» Aufgabenstellung
Übertrage alle folgenden Zeilen ohne die Leerzeilen in eine Markdown-Tabelle mit den Spalten „Nr“ für die fortlaufende Nummer und „Zeile“ für den Text. Lass die Bilder dabei weg.

» Datenauszug
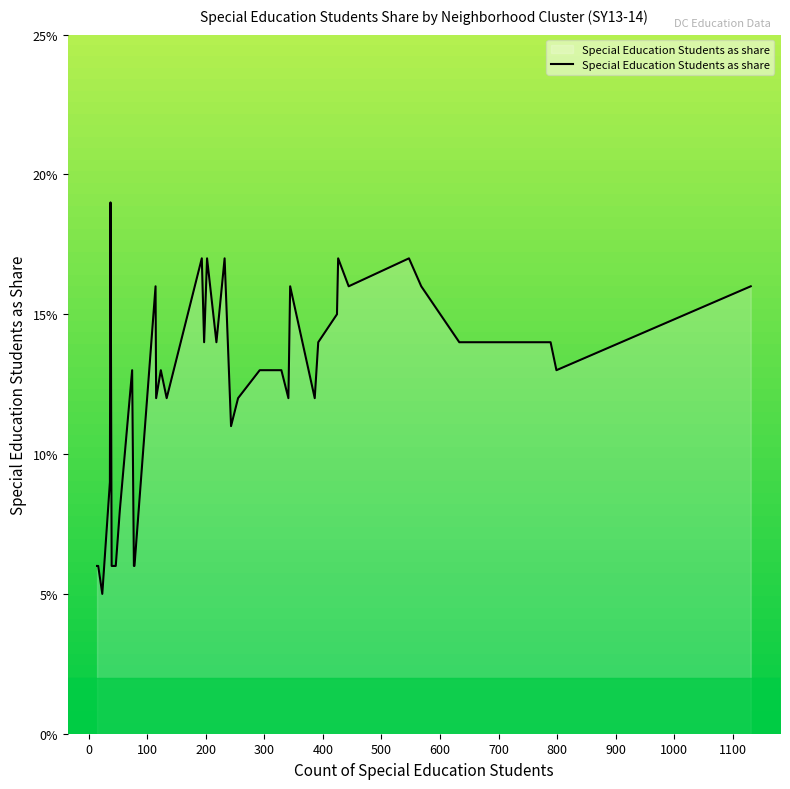

What is the value of the 14th point from the left?

0.1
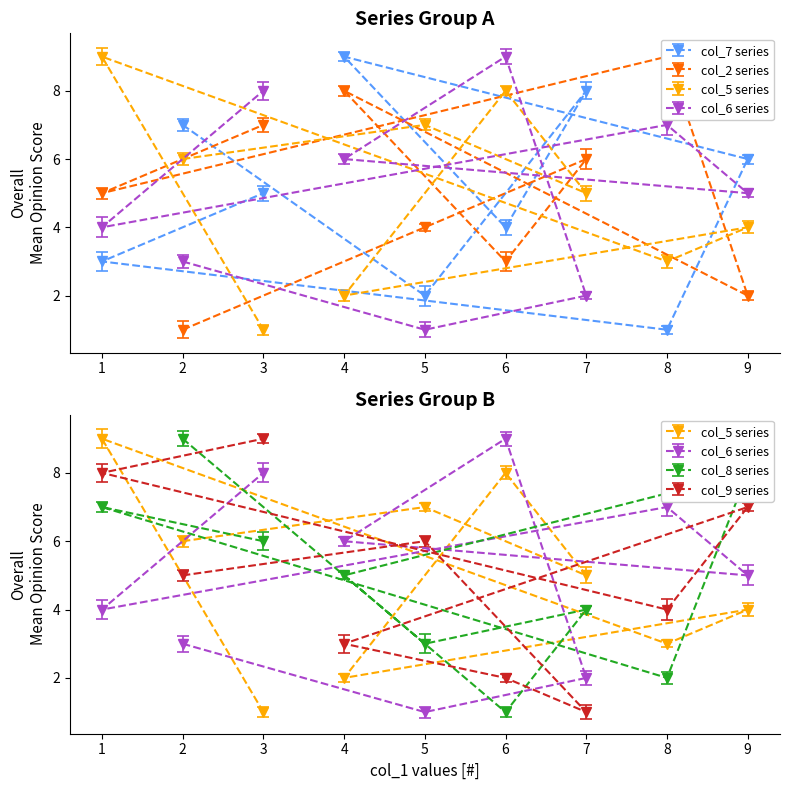

Which label corresponds to the smallest value in the chart?

8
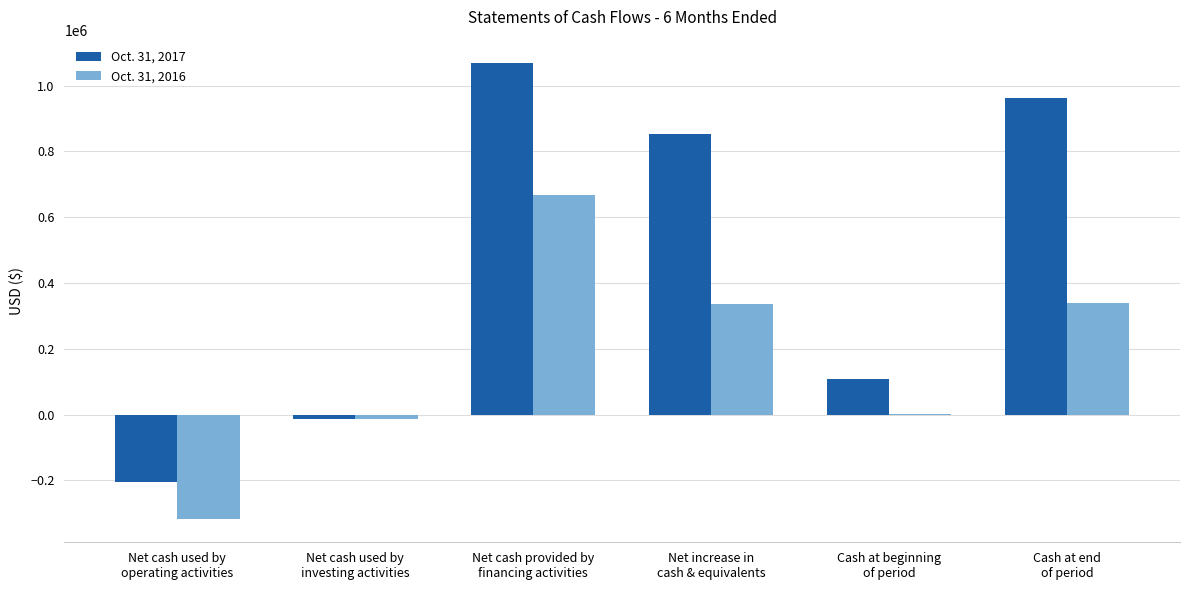

Which series has the largest total across all categories?

Oct. 31, 2017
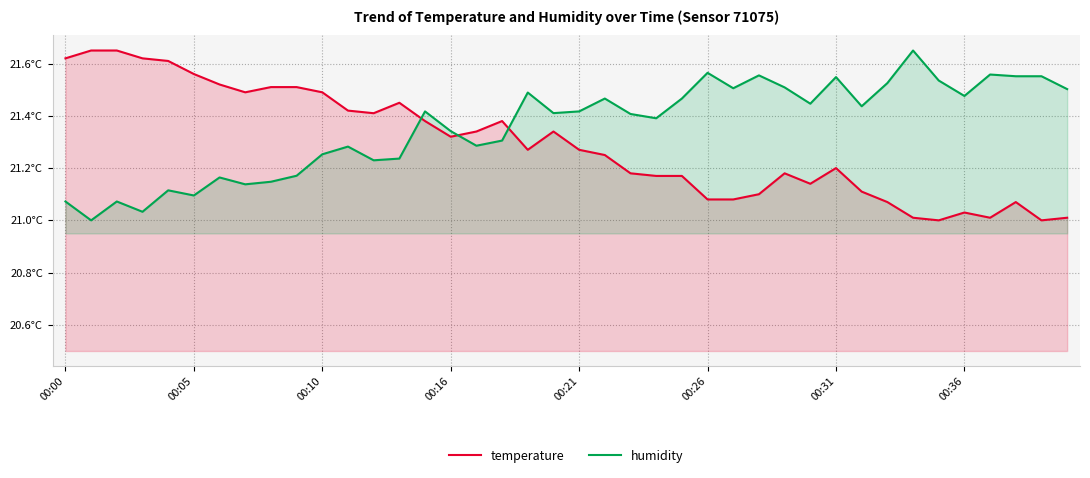

True or false: temperature and humidity intersect in this chart.

True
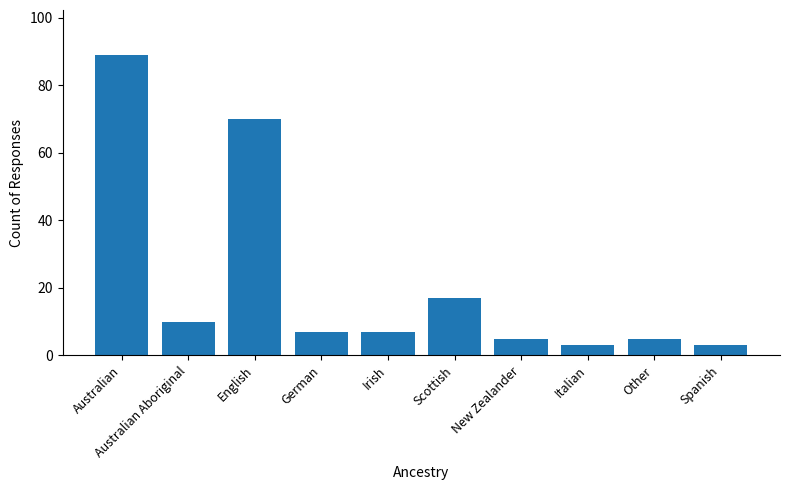

What is the change in value from Irish to New Zealander?

-2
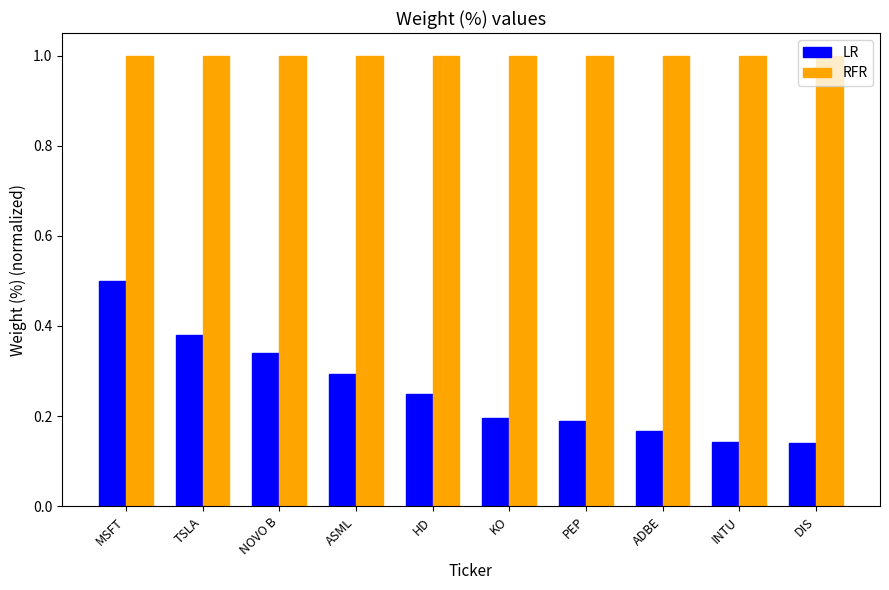

What is the sum of the RFR values at ASML and ADBE?

2.0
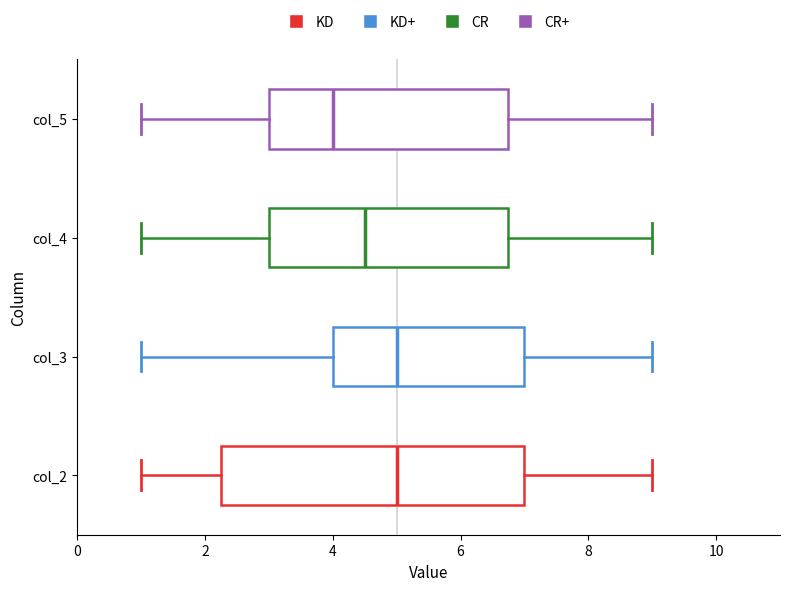

Reading bottom to top, read every box against the x-axis: the position of its median line, the range the box covers, and the ends of its whiskers. The values are not printed on the chart, so give them approximately, as read against the axis.

col_2: median 5.0, box 2.2 to 7.0, whiskers 1.0 to 9.0
col_3: median 5.0, box 4.0 to 7.0, whiskers 1.0 to 9.0
col_4: median 4.6, box 3.0 to 6.8, whiskers 1.0 to 9.0
col_5: median 4.0, box 3.0 to 6.8, whiskers 1.0 to 9.0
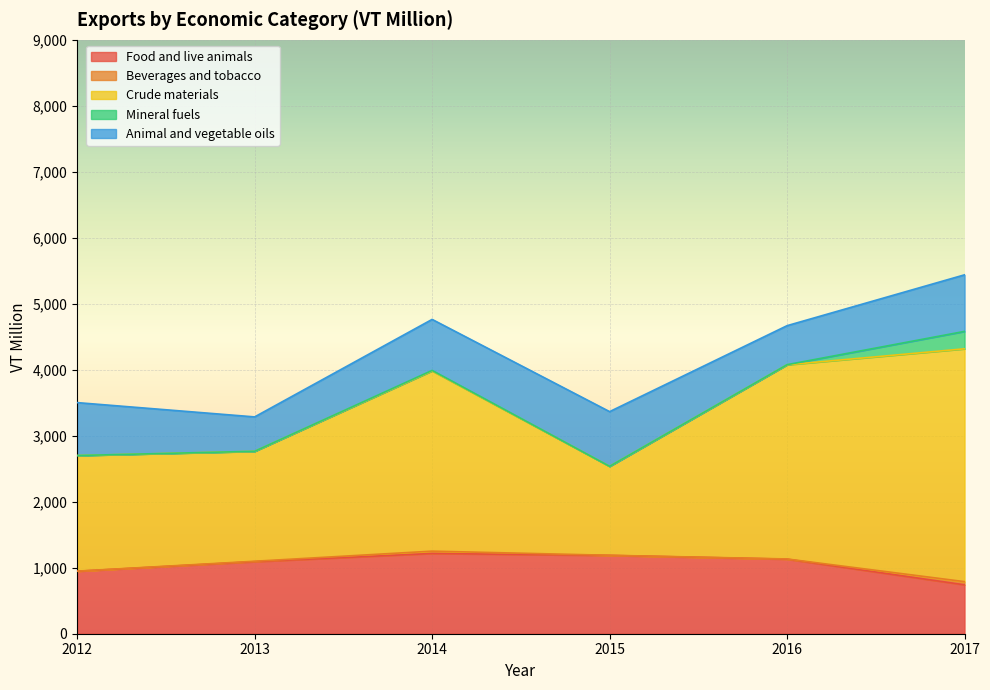

Reading left to right, list all the values displayed in this chart.

Food and live animals: 946.8	1091.7	1216.2	1186.6	1129.8	741.0
Beverages and tobacco: 1.5	6.6	35.2	2.2	2.9	48.1
Crude materials: 1751.6	1665.4	2731.2	1347.7	2942.9	3528.8
Mineral fuels: 0.5	1.1	7.6	0.4	1.6	264.0
Animal and vegetable oils: 801.9	520.9	773.3	828.9	591.2	857.1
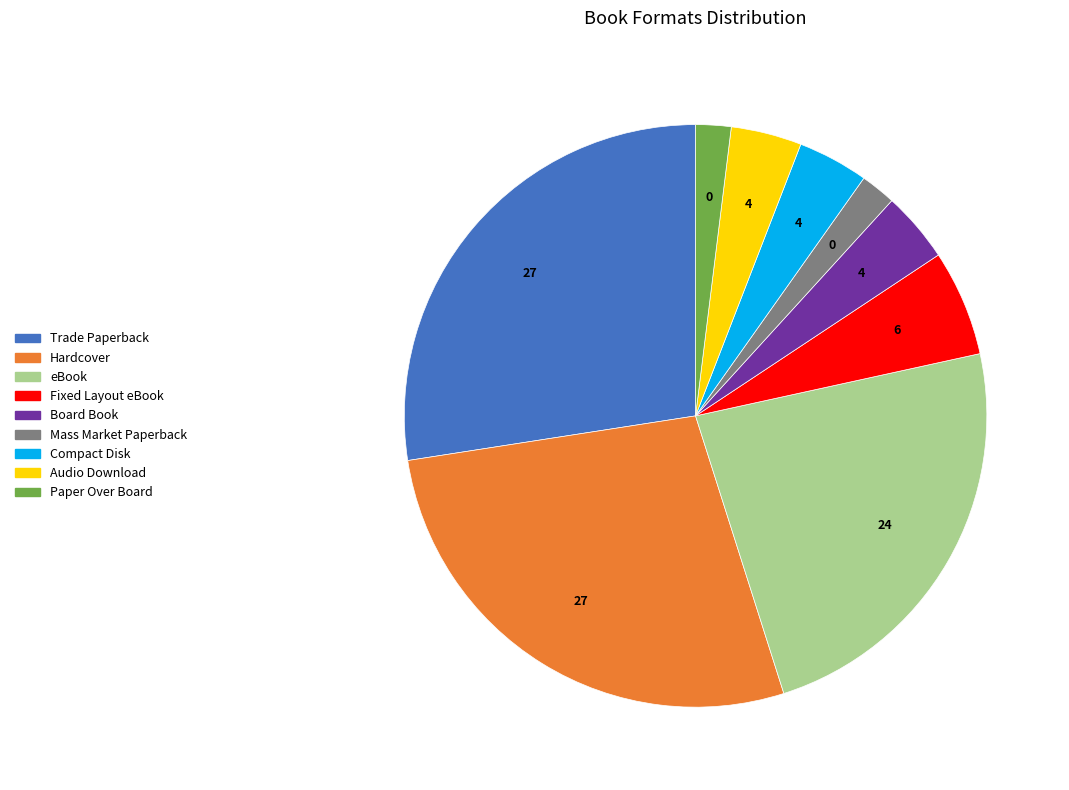

True or false: Hardcover accounts for 27% of the total.

True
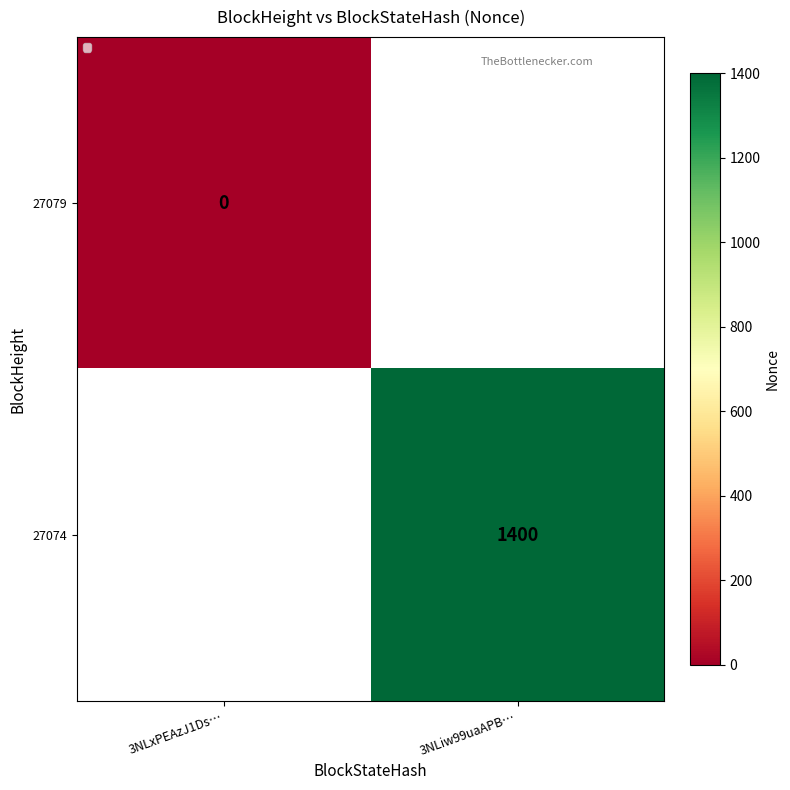

Is the value of 27079 at 3NLxPEAzJ1Ds… greater than the value of 27074 at 3NLiw99uaAPB…?

No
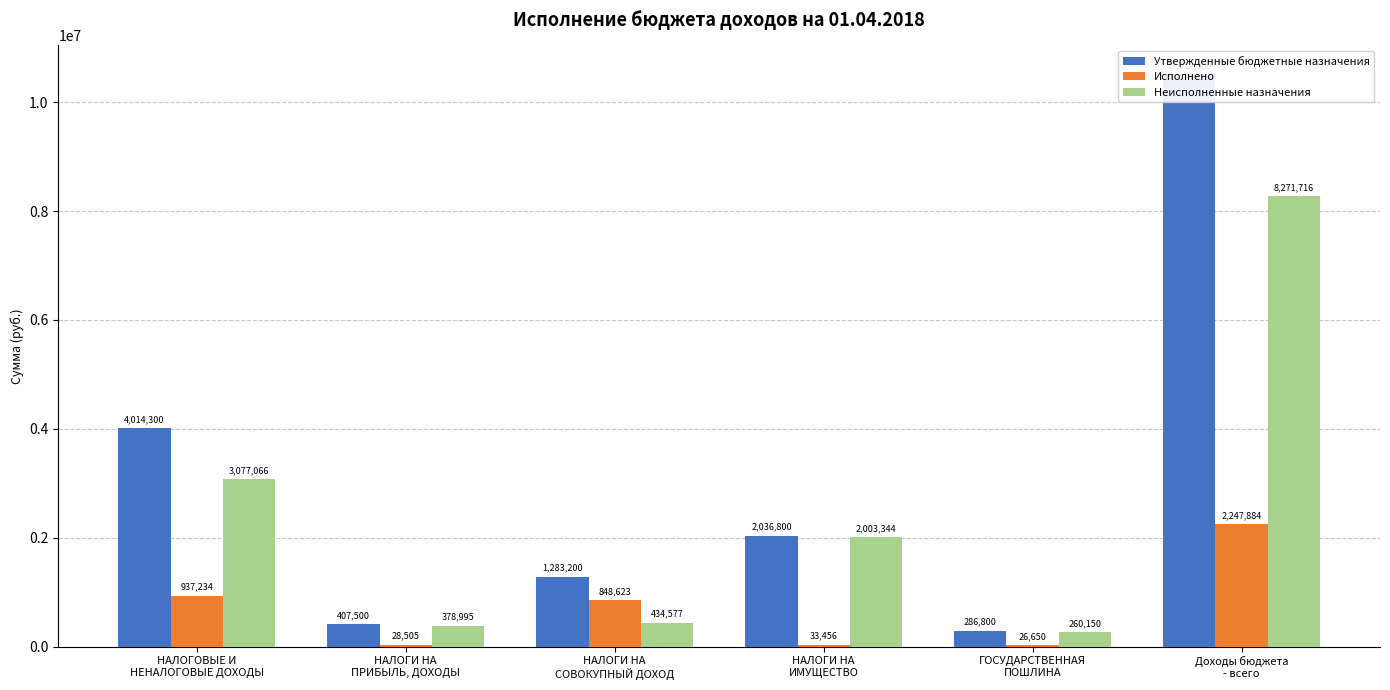

Reading left to right, transcribe all the data shown in this chart.

Утвержденные бюджетные назначения: 4014300.0	407500.0	1283200.0	2036800.0	286800.0	10519600.0
Исполнено: 937233.8	28504.7	848623.2	33456.3	26649.5	2247883.8
Неисполненные назначения: 3077066.2	378995.3	434576.8	2003343.7	260150.5	8271716.2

» Ergebnis
| Nr | Zeile |
|---|---|
| 1 | What is the value of the 14th point from the left? |
| 2 | 0.1 |
| 3 | Which label corresponds to the smallest value in the chart? |
| 4 | 8 |
| 5 | Which series has the largest total across all categories? |
| 6 | Oct. 31, 2017 |
| 7 | True or false: temperature and humidity intersect in this chart. |
| 8 | True |
| 9 | What is the change in value from Irish to New Zealander? |
| 10 | -2 |
| 11 | What is the sum of the RFR values at ASML and ADBE? |
| 12 | 2.0 |
| 13 | Reading bottom to top, read every box against the x-axis: the position of its median line, the range the box covers, and the ends of its whiskers. The values are not printed on the chart, so give them approximately, as read against the axis. |
| 14 | col_2: median 5.0, box 2.2 to 7.0, whiskers 1.0 to 9.0 |
| 15 | col_3: median 5.0, box 4.0 to 7.0, whiskers 1.0 to 9.0 |
| 16 | col_4: median 4.6, box 3.0 to 6.8, whiskers 1.0 to 9.0 |
| 17 | col_5: median 4.0, box 3.0 to 6.8, whiskers 1.0 to 9.0 |
| 18 | Reading left to right, list all the values displayed in this chart. |
| 19 | Food and live animals: 946.8	1091.7	1216.2	1186.6	1129.8	741.0 |
| 20 | Beverages and tobacco: 1.5	6.6	35.2	2.2	2.9	48.1 |
| 21 | Crude materials: 1751.6	1665.4	2731.2	1347.7	2942.9	3528.8 |
| 22 | Mineral fuels: 0.5	1.1	7.6	0.4	1.6	264.0 |
| 23 | Animal and vegetable oils: 801.9	520.9	773.3	828.9	591.2	857.1 |
| 24 | True or false: Hardcover accounts for 27% of the total. |
| 25 | True |
| 26 | Is the value of 27079 at 3NLxPEAzJ1Ds… greater than the value of 27074 at 3NLiw99uaAPB…? |
| 27 | No |
| 28 | Reading left to right, transcribe all the data shown in this chart. |
| 29 | Утвержденные бюджетные назначения: 4014300.0	407500.0	1283200.0	2036800.0	286800.0	10519600.0 |
| 30 | Исполнено: 937233.8	28504.7	848623.2	33456.3	26649.5	2247883.8 |
| 31 | Неисполненные назначения: 3077066.2	378995.3	434576.8	2003343.7	260150.5	8271716.2 |